En esta ponencia,tema del desarrollo humano en Cuba sería examinado desde un ángulo no abordado anteriormente, de gran interés e importancia para el país y para las Naciones Unidas. Se hace cada vez más evidente la importancia de una reflexión desde lo local, que tiene como importante sustento la nueva Agenda para el Desarrollo 2030 donde en la propuesta del grupo de expertos se reconoce la importancia del desarrollo local y es objeto del ODS11, que pretende promover ciudades y asentamientos humanos “inclusivos, resilientes y sostenibles”(PNUD, 2015).
La importancia de los territorios y de sus actores ha quedado clara en todo el pro¬ceso de definición de la nueva Agenda para el Desarrollo 2030 y se ha subrayado la necesidad de reforzar el rol de los gobiernos y de los actores territoriales en el proceso de implementación a escala local de los ODS.
El desarrollo humano local no es una novedad en Cuba, no obstante en la actualidad ha adquirido una renovada vigencia a partir de la actualización del modelo económico cubano. A partir de 2007, el país experimenta importantes transformaciones socioeconómicas encaminadas a la implementación de los nuevos Lineamientos de la Política Económica y Social del Partido y la Revolución, aprobados en el VI Congreso del Partido y los documentados emanados del VII Congreso del PCC. Todo ello va conformando un marco socio-político y económico, que de una parte, propicia el desarrollo local y, de otra, demanda de los gobiernos territoriales una acción mucho más planificada y articulada.
La aproximación metodológica de la investigación rescata el enfoque multidimensional del desarrollo humano, analizando desde esta perspectiva el nivel de bienestar de las personas que residen en los territorios del país. La integralidad de esta aproximación también se constituye en el punto de partida para la propuesta de lineamientos de una agenda de desarrollo que posicione la discusión de intervenciones a partir de los hallazgos de la investigación.

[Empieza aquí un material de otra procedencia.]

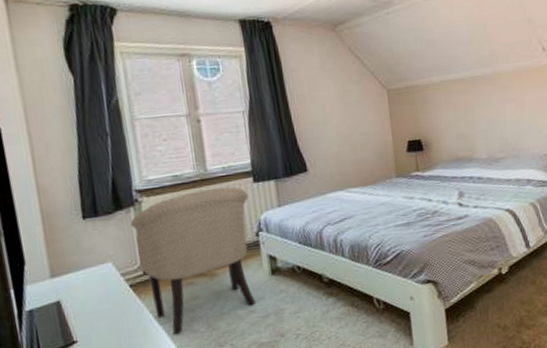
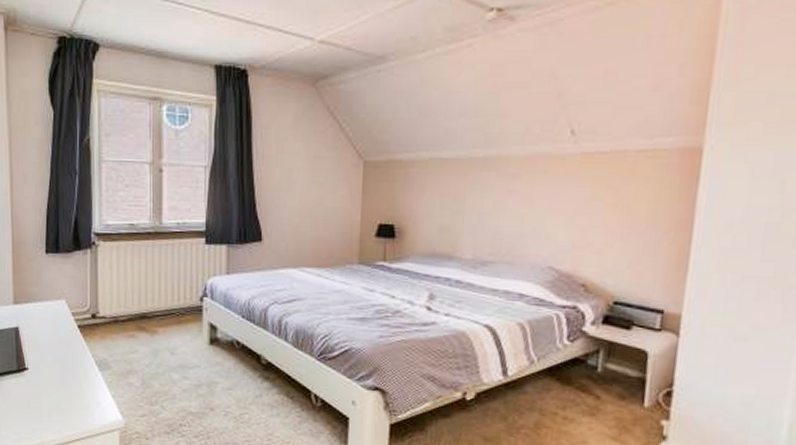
chair: present [131,187,255,335] -> none [86,243,198,384]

Esta investigación pretende abordar la dimensión local del desarrollo humano, perspectiva que nos permite apreciar como cada sitio tiene una manera particular de construir sus relaciones y prácticas sociales.. Se propone una reflexión crítica y documentada sobre el debate internacional y nacional en torno al desarrollo humano local y su articulación con las estrategias nacionales. Además aborda tres dimensiones del desarrollo humano local: la económica, social y ambiental, indagando sobre los logros en términos de desarrollo. En el quinto capítulo se exploran los principales desafíos para los territorios en el actual proceso de actualización del modelo económico y social. Finalmente, el sexto capítulo presenta el Índice Territorial de Desarrollo Humano con la incorporación de nuevas dimensiones e indicadores.
Asimismo, se intenta asumir una visión del desarrollo local desde la perspectiva de las capacidades y potencialidades humanas, que permita la transversalización de dimensiones como género, medioambiente, población e infancia, entre otras. El acelerado proceso de envejecimiento poblacional y las políticas para el manejo de riesgos y desastres naturales constituirán, en este sentido, ejes importantes de la investigación.
El desarrollo local sería analizado en tanto su concepción como premisa para el desarrollo, su articulación con la estrategia nacional, sus bases conceptuales, su avance y modificaciones en las últimas cuatro décadas, así como sus resultados a la luz del concepto de desarrollo humano y su coherencia con el mismo.
La investigación permitirá la caracterización de territorios con diferentes niveles de desarrollo humano. El país -tal como lo han reflejado numerosas investigaciones (CIEM 2003, Méndez 2010) - se caracteriza por la heterogeneidad entre las provincias en cuanto al logro del desarrollo humano. Está conformado por tres grandes grupos territoriales: provincias con IDH alto: Ciudad de la Habana, Cienfuegos, Villa Clara, Matanzas y la Habana; provincias con IDH medio: Sancti Spíritus, Ciego de Ávila, Pinar del Río y Santiago de Cuba; provincias con IDH bajo: Holguín, Guantánamo, Camagüey, Las Tunas y Granma. En esta ocasión, la medición territorial del informe incorpora a los nuevos territorios de Artemisa y Mayabeque, donde se desarrollan experiencias novedosas en términos de gestión y gobernabilidad local.
En este contexto, es necesario resaltar el papel que desempeñan los territorios en la consecución de proyectos de desarrollo local. Sin embargo, esta función la realizan enfrentándose a importantes barreras o limitaciones de carácter económico, social y cultural que coloca a los territorios en condiciones de desventajas y posición de desigualdad. Esta situación de desigualdad se refleja de manera clara en el acceso restringido al financiamiento, limitada autonomía, en las dificultades para la inversión en nuevos sectores, lo que posterga la satisfacción en mayor grado de las necesidades s de la población de estos territorios y son limitadas las posibilidades de aprovechar las ventajas de los nuevos procesos económicos que se desarrollan en el país.